At the Labor Department, we’re focused on solutions that work for business, for communities, and for workers – and we know that there are lots of businesses out there that are living those solutions every day.
On Sept. 30, the White House convened 75 people from a range of companies, investment firms, business schools, foundations and other organizations. Despite their diverse backgrounds, all the participants share one thing in common: They all recognize that high-road, inclusive business practices have major benefits for business and investors, and they’re exploring different ways to implement them.
We asked the fundamental questions:
What is the business case for companies who are acting in their stakeholders’ interest?
How do we create an environment in which more companies can act with the long term and all stakeholders in mind?
What are the best metrics for evaluating long-term strategies?
There is so much movement in the area, and it was fascinating to hear from people like Kip Tindell, co-founder and chairman of The Container Store, and Danny Meyer, CEO of Union Square Hospitality Group, about how they’ve built successful companies by investing in their workforces.
Mary Schapiro, former chair of the Securities and Exchange Commission, and Audrey Choi, CEO of Morgan Stanley's Institute for Sustainable Investing, discussed how the investment community is evaluating long-term strategies, risks and opportunities, and the need for better metrics.

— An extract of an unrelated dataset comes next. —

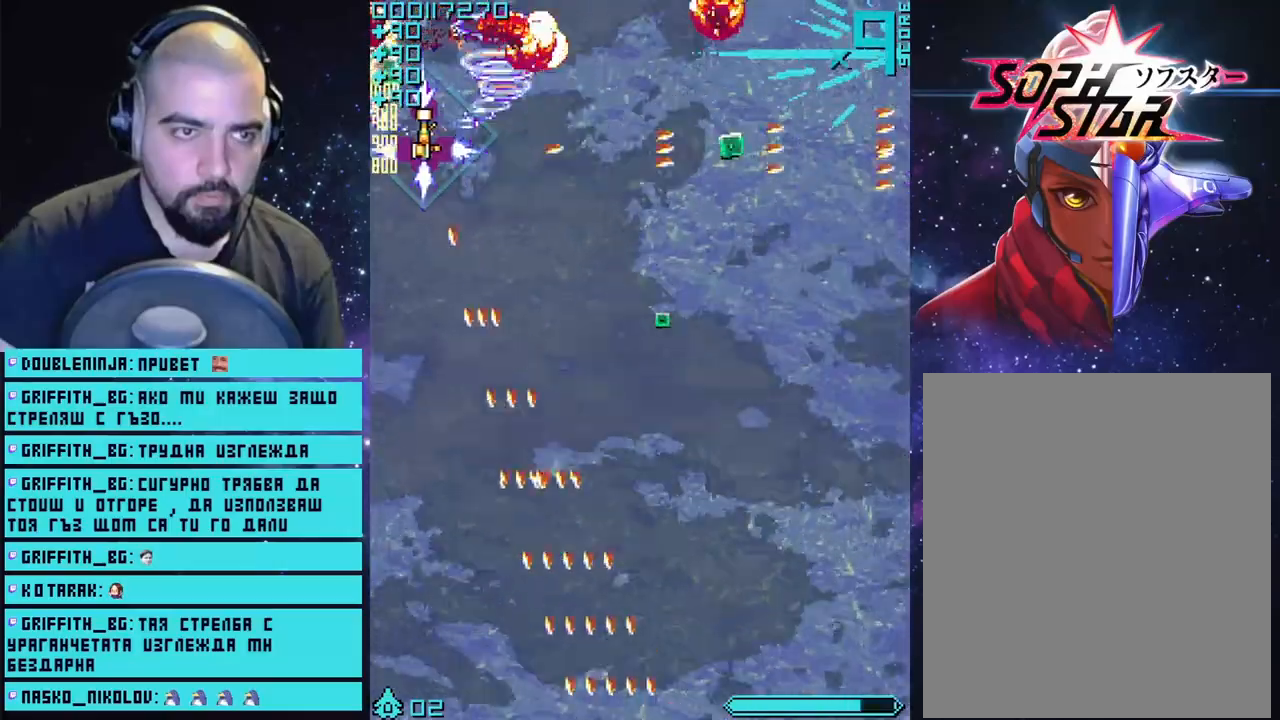
{"buttons": ["CROSS"], "left_stick": "up-right", "right_stick": "center", "events": [[67, "left_stick", "down-left"], [333, "left_stick", "up-left"], [450, "left_stick", "up-right"]]}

Andrew Kassoy, co-founder of B Lab, and Martin Whittaker, CEO of JUST Capital, described how organizations are encouraging standardization and broader understanding of companies’ impact.

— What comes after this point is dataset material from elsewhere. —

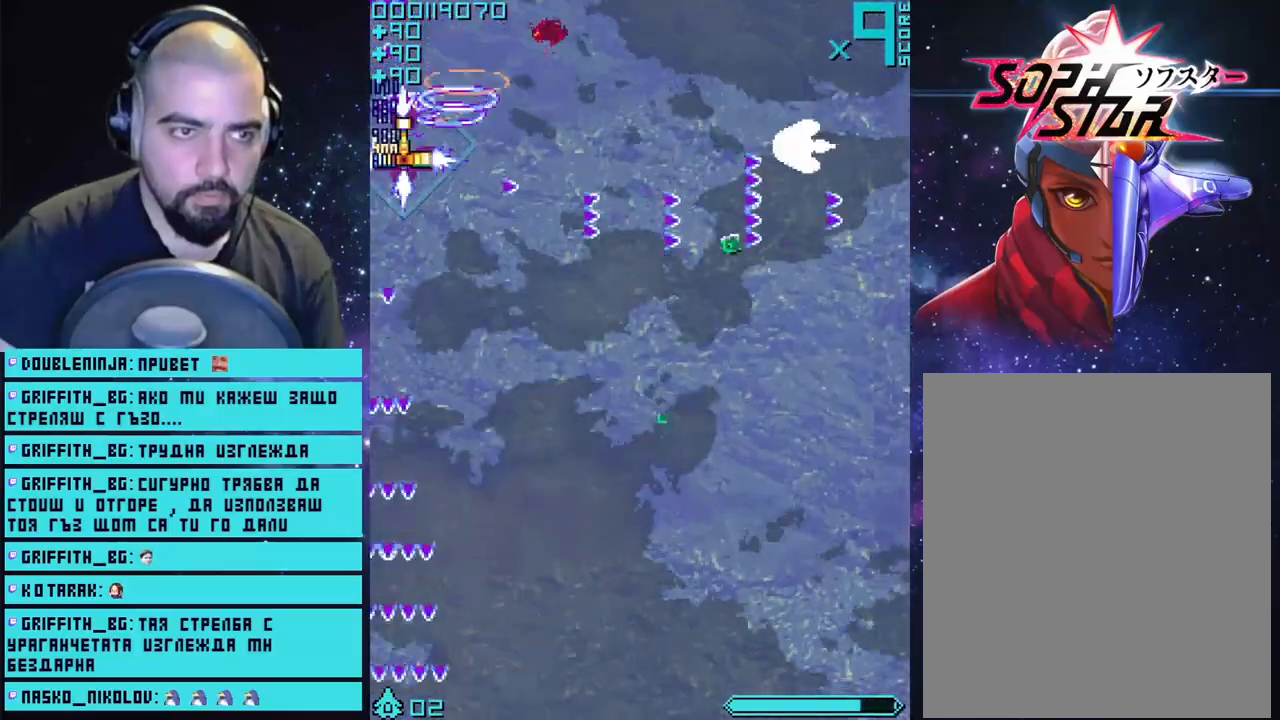
{"buttons": ["CROSS"], "left_stick": "down-right", "right_stick": "center", "events": [[17, "left_stick", "right"], [500, "left_stick", "down-right"]]}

As Secretary Perez noted at the beginning of the day, “we’re at the beginnings of a movement – a movement of business, government, and community leaders who believe that business can be a force for good and build a stakeholder economy.” And what it requires to grow and bloom is significantly more collaboration and understanding about the common path forward.

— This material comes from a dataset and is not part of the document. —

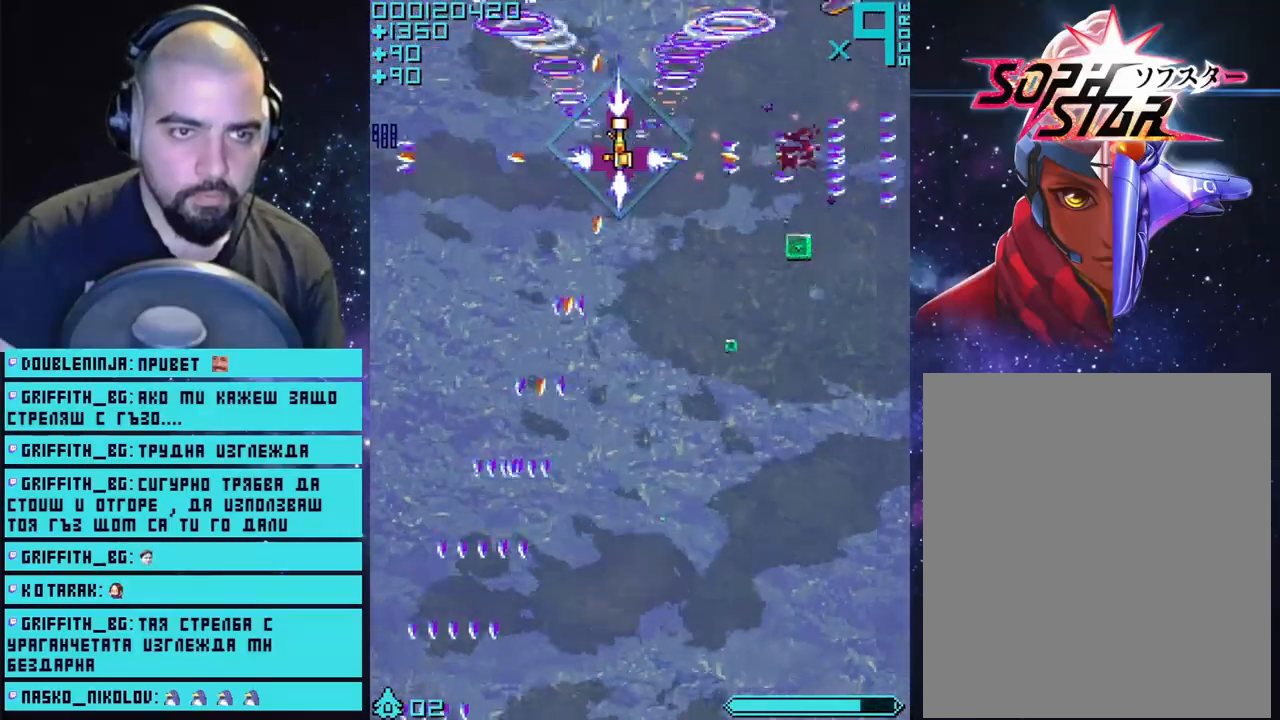
{"buttons": ["CROSS"], "left_stick": "down-right", "right_stick": "center", "events": []}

We’re proud of the significant progress the administration has made in helping to strengthen the middle class and address inequality in our economy, and we’re proud of the Labor Department’s role in that work. But we recognize there’s a limit to what we can do in our role as a regulator. That’s why we’re working with companies, investors and others to build a clear path to inclusive capitalism. We need partners to address inequality and create a better future for the next generation.
Kip Tindell concluded the conversation by noting that all companies, and indeed all people, leave a wake. Whether the economic waters of the next century are calm or stormy, the businesses best positioned for success are the ones who think not just about how they’re forging ahead, but about the impact of that progress on their communities.
As President Obama said in his 2016 State of the Union address, “That's part of a brighter future.”
Alison Omens is an adviser to the secretary for private sector engagement at the U.S. Department of Labor.